*Task to carry out*
Below are the records. Retype exactly the lines between the lines holding "Біблеістика" and "Нерелігійні видання", inclusive.
____
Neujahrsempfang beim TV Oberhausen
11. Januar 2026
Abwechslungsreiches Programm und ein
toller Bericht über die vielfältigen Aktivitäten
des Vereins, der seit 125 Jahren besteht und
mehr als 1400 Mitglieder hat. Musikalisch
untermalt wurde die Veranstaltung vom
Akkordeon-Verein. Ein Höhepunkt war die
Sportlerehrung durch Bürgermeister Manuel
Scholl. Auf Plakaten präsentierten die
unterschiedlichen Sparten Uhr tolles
____
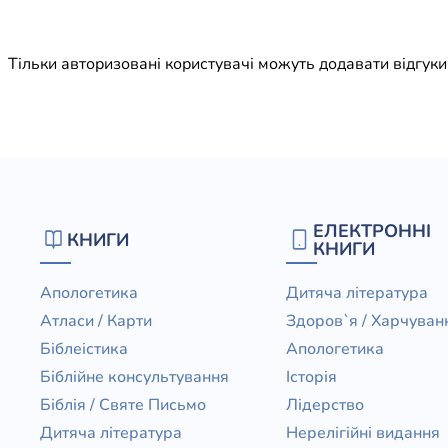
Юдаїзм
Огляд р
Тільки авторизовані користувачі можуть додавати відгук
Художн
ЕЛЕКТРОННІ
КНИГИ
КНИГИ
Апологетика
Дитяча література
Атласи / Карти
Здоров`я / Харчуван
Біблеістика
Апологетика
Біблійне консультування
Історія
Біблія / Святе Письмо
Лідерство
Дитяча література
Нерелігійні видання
____
*Response to the exercise*
Біблеістика
Апологетика
Біблійне консультування
Історія
Біблія / Святе Письмо
Лідерство
Дитяча література
Нерелігійні видання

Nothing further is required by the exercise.